観光客視点で考えた場合、民宿だとお風呂やトイレを他の宿泊客と共同で使うところが多いため、ウォシュレット付きトイレと洗面台のほか、シャワーも独立したものを6つ設置し、他との差別化を図りました。

一方で、「SEN.RETREAT TAKAHARA」の周りはのどかな田舎の地域なので、観光地化をあまり望んでいない方もいます。

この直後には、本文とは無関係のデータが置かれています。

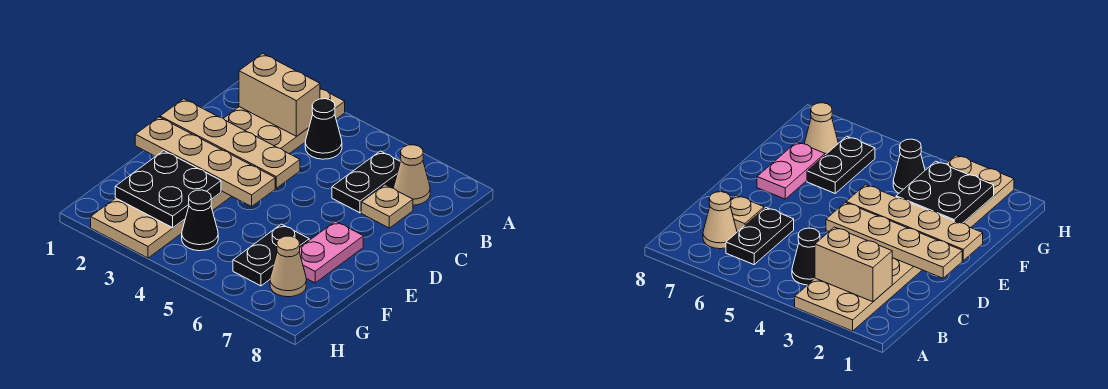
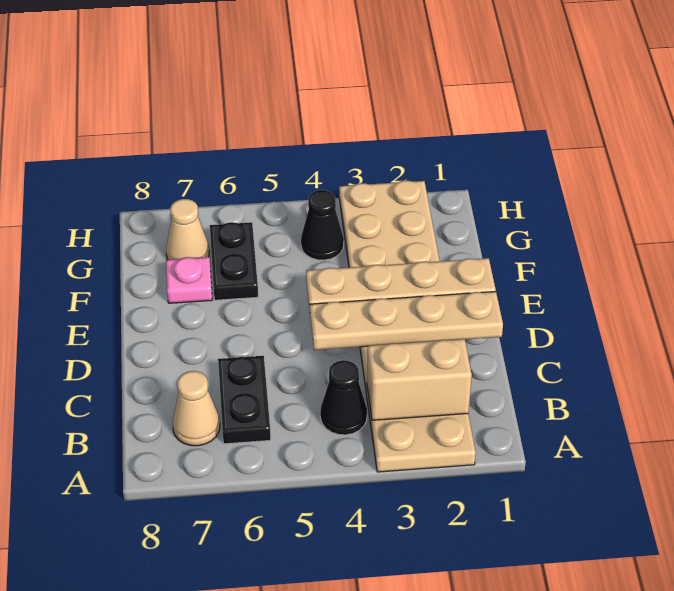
tan plate C7 level 1 -> none
pink plate E7:F7 level 1 -> pink plate F7 level 1
black plate F2:G3 level 2 -> none

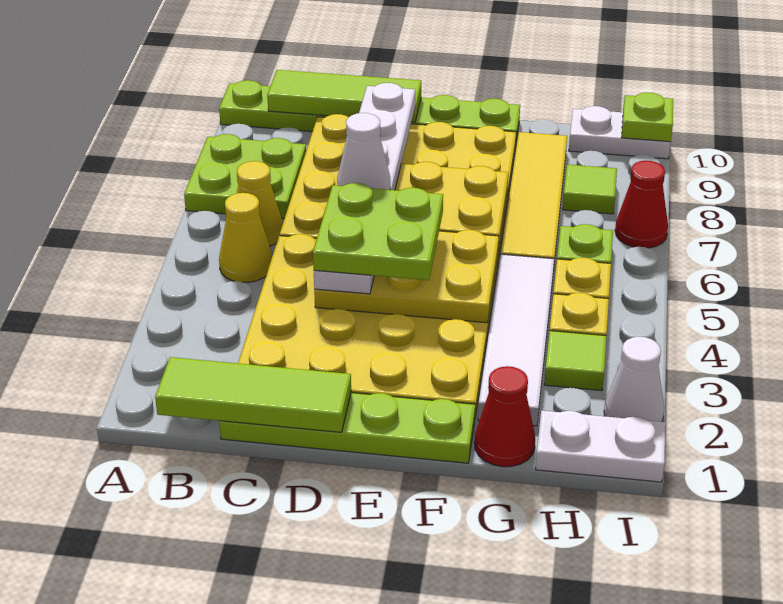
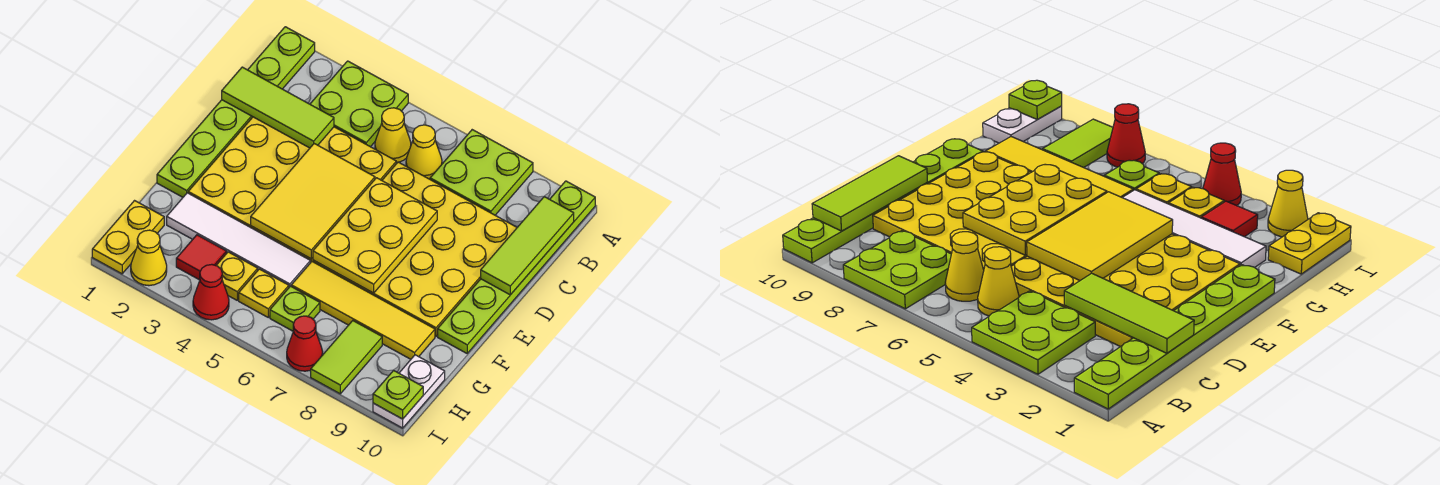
lime tile B1:D1 level 2 -> lime tile C1:C3 level 2
lime plate C1:F1 level 1 -> lime plate A1:F1 level 1
yellow plate D4:F5 level 2 -> yellow tile D4:F5 level 2
white plate D4:D9 level 3 -> none
lime plate D4:E5 level 4 -> lime plate A3:B4 level 1
white cone D6 level 4 -> none
red cone G1 level 1 -> red cone I4 level 1
white plate H1:I1 level 1 -> yellow plate H1:I1 level 1
lime tile H3 level 1 -> red tile H3 level 1
lime tile H8 level 1 -> lime tile H8:I8 level 1
white cone I2 level 1 -> yellow cone I2 level 1

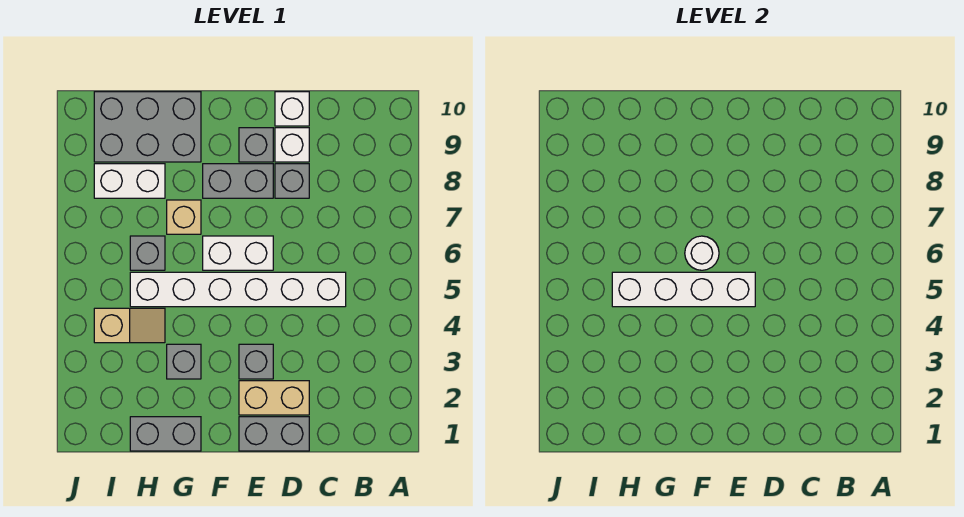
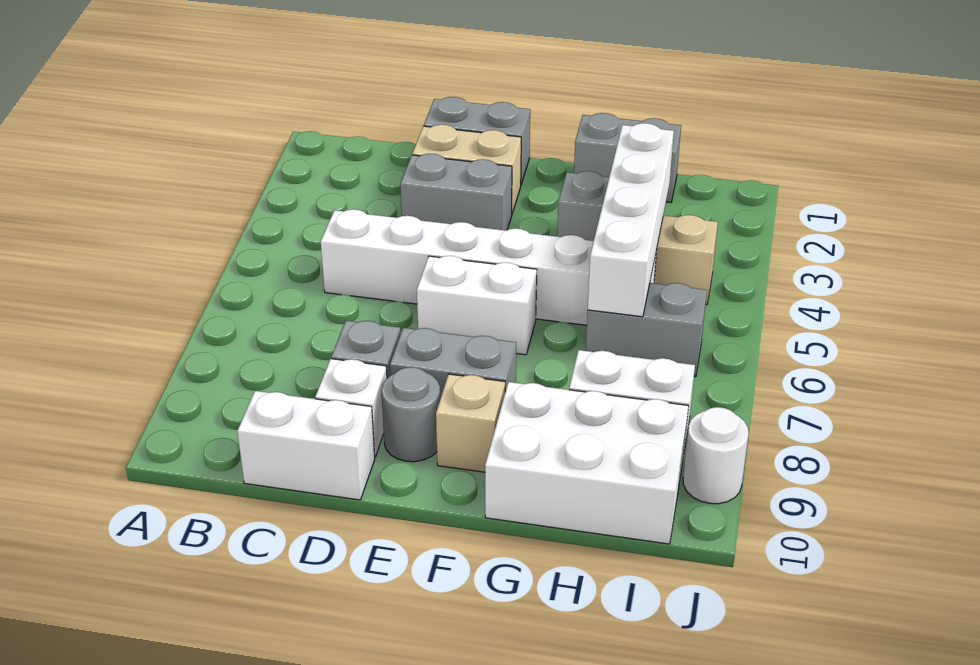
white brick D10 level 1 -> white brick C10:D10 level 1
grey brick E3 level 1 -> grey brick D3:E3 level 1
white brick E5:H5 level 2 -> white brick H3:H6 level 2
grey brick E9 level 1 -> grey round brick E9 level 1
white round brick F6 level 2 -> white round brick J9 level 1
tan brick G7 level 1 -> tan brick F9 level 1
grey brick G9:I10 level 1 -> white brick G9:I10 level 1
grey brick H6 level 1 -> grey brick H6:I6 level 1

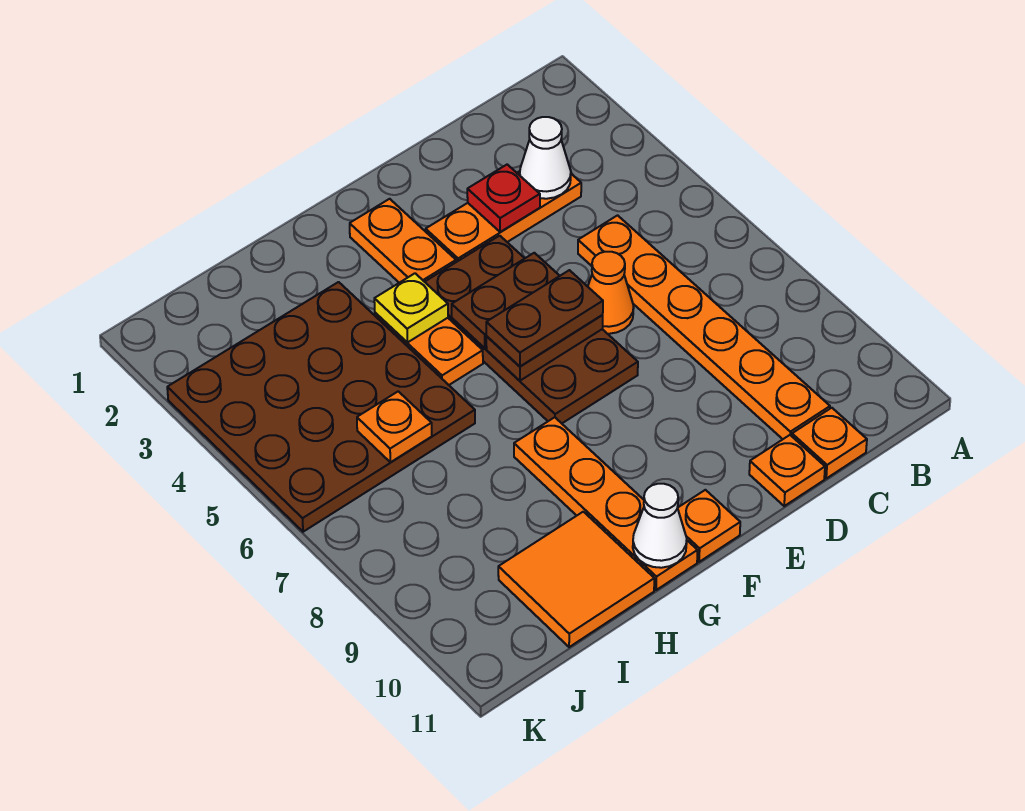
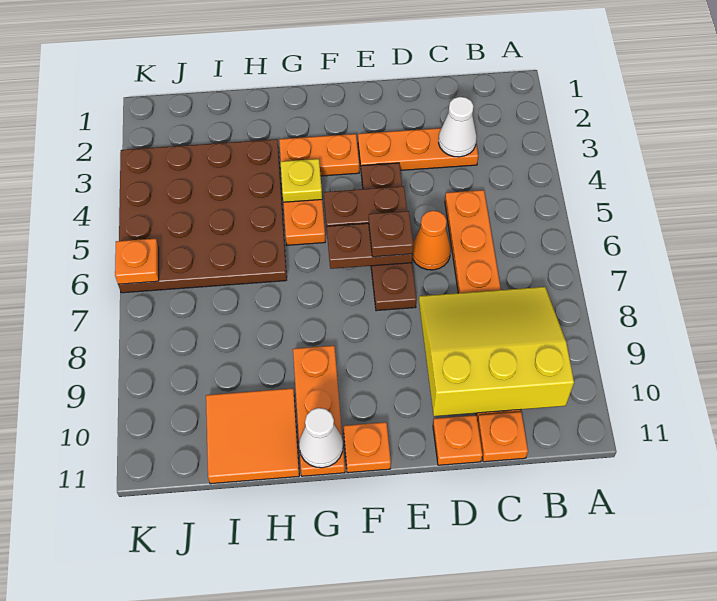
none -> yellow slope B8:D10 level 2 top 10
red plate D3 level 2 -> none
brown plate E4:F7 level 1 -> brown plate E4:E7 level 1
brown plate E6:F6 level 3 -> brown plate E6 level 3
orange plate F2:F3 level 1 -> orange plate F3:G3 level 1
orange plate G8:G11 level 1 -> orange plate G9:G11 level 1
orange plate I6 level 2 -> orange plate K6 level 2

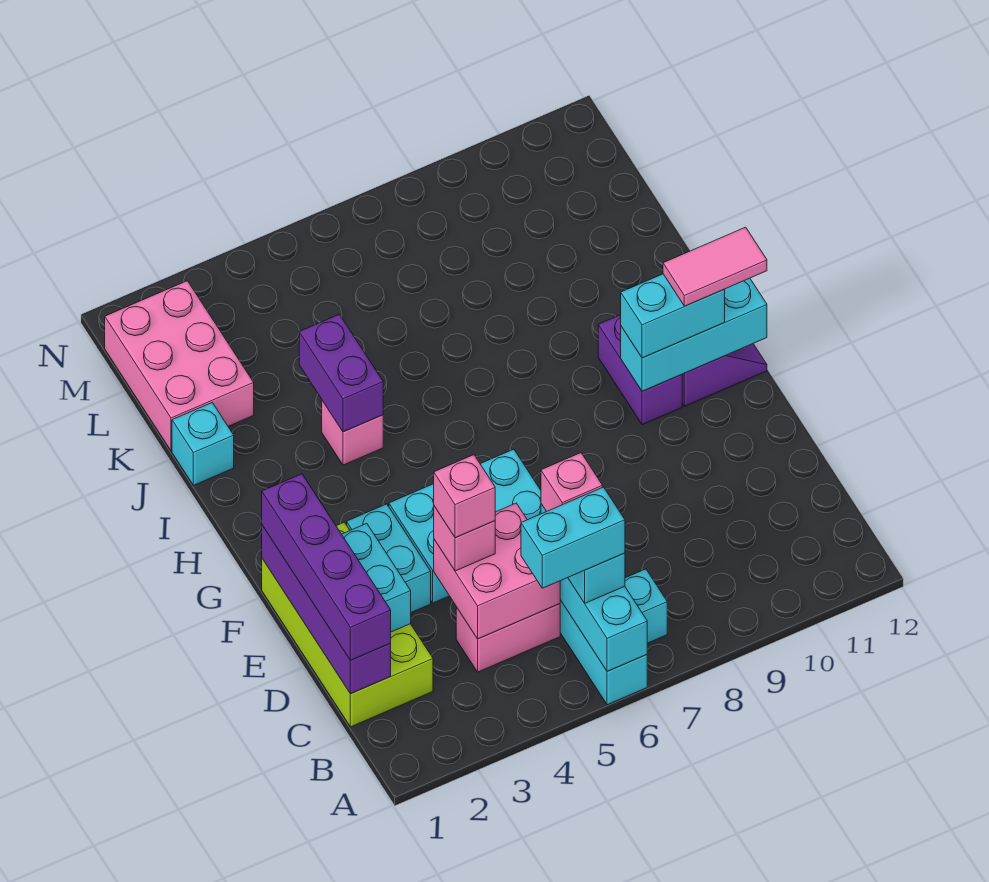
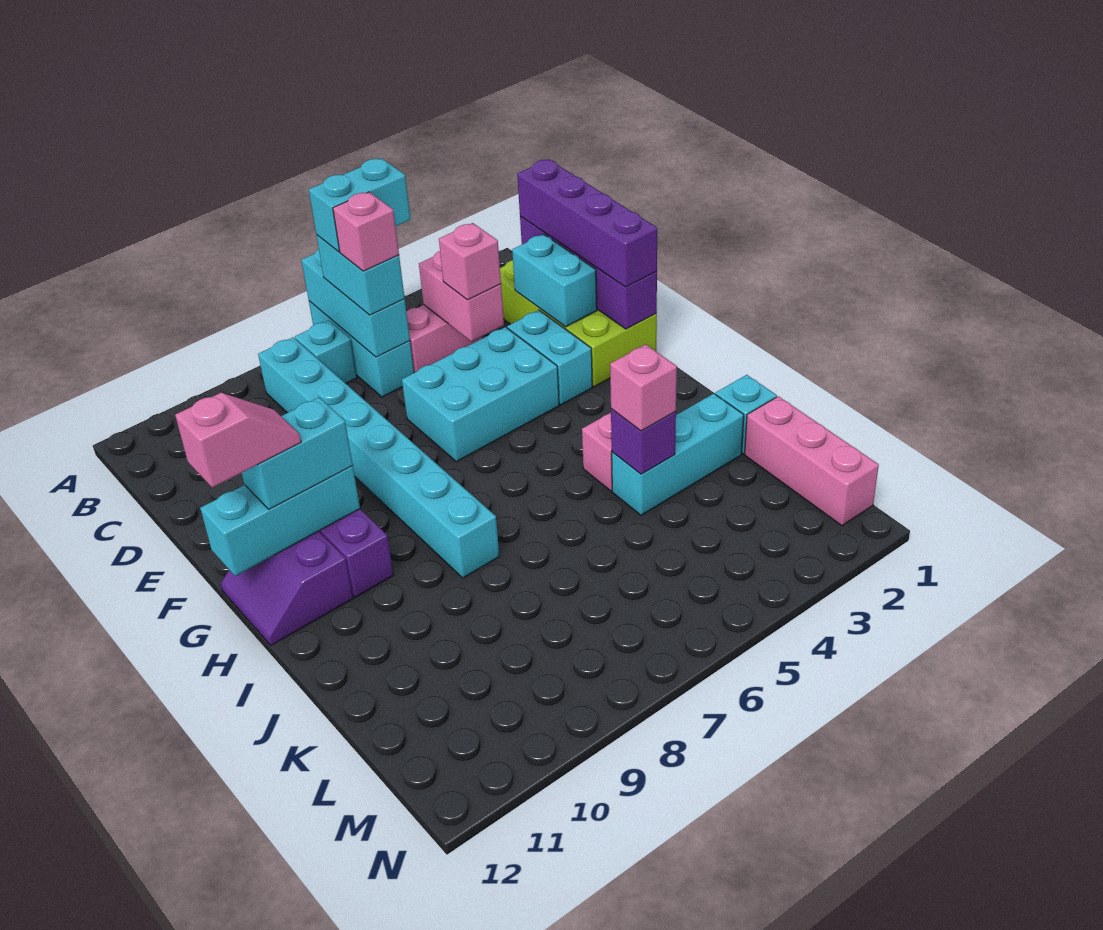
none -> cyan brick B8:I8 level 1
pink brick C4:D5 level 2 -> pink brick C4:D4 level 2
pink brick D4 level 4 -> pink brick J4 level 3
pink tile G11:G12 level 4 -> pink slope G11:G12 level 4 top 12
purple brick I4:J4 level 2 -> purple brick J4 level 2
none -> cyan brick J2:J4 level 1
pink brick K1:M2 level 1 -> pink brick K1:M1 level 1

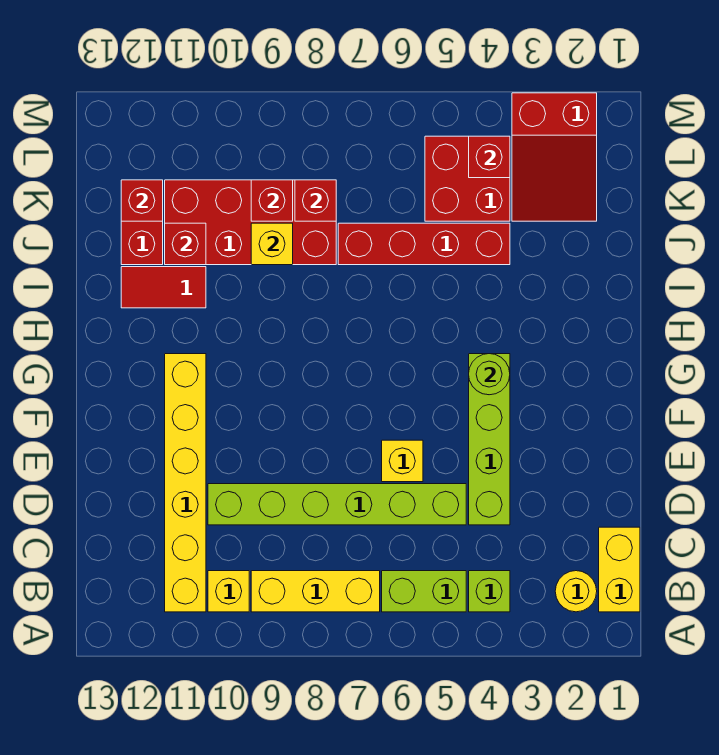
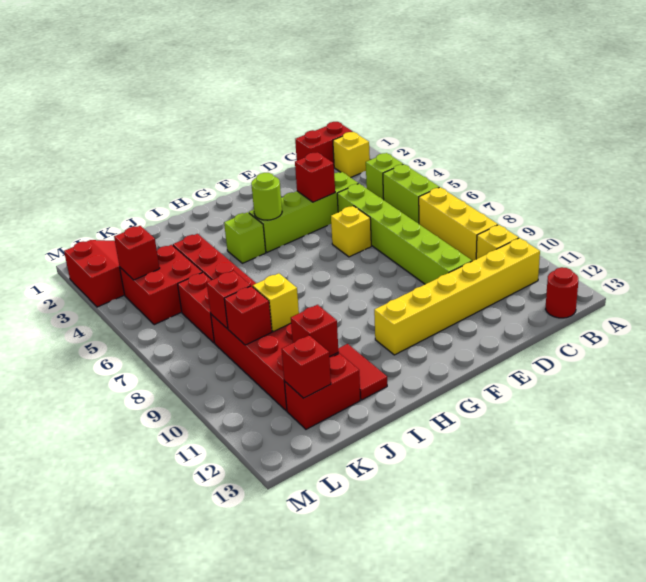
yellow brick B1:C1 level 1 -> red brick B1:C1 level 1
yellow round brick B2 level 1 -> yellow brick B2 level 1
none -> red round brick B13 level 1
none -> red brick E4 level 2
none -> lime brick H4 level 1
none -> red brick K6:K7 level 1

当初は2020年5月に開業する予定でしたが、新型コロナにより約1年半延期になりました。
というのも、この地域には高齢者の方が多いので、感染が拡大している状況で開業して何かあっては大変です。
地域に根ざした宿と、そのオーナーとして、地域になじむことを優先的に考え、開業に向けて長い間時機を伺ってきました。

1千年の歴史を持つ熊野古道を次世代に継承したい

「SEN.RETREAT TAKAHARA」が開業することで、雇用を創出し、市街地に働きに行っている人が地元で働けるようになり、移住者の誘致にもつながる。
空き家として放置されていた物件が、観光客が集う場所として生まれ変わる。地域全体が活気づき、地方創生につながると信じています。
過疎化や空き家問題などの社会問題解決を掲げるSEN事業が1つのビジネスモデルとして確立されれば、同様の課題を抱える別の地方でもこの先お役に立てるのではないでしょうか。

ただ、宿を建てることは1つの手段に過ぎません。

熊野古道の周辺を持続可能な地域にするために、今後も枠にとらわれずさまざまな挑戦をしていきたいと、わたしたちは考えています。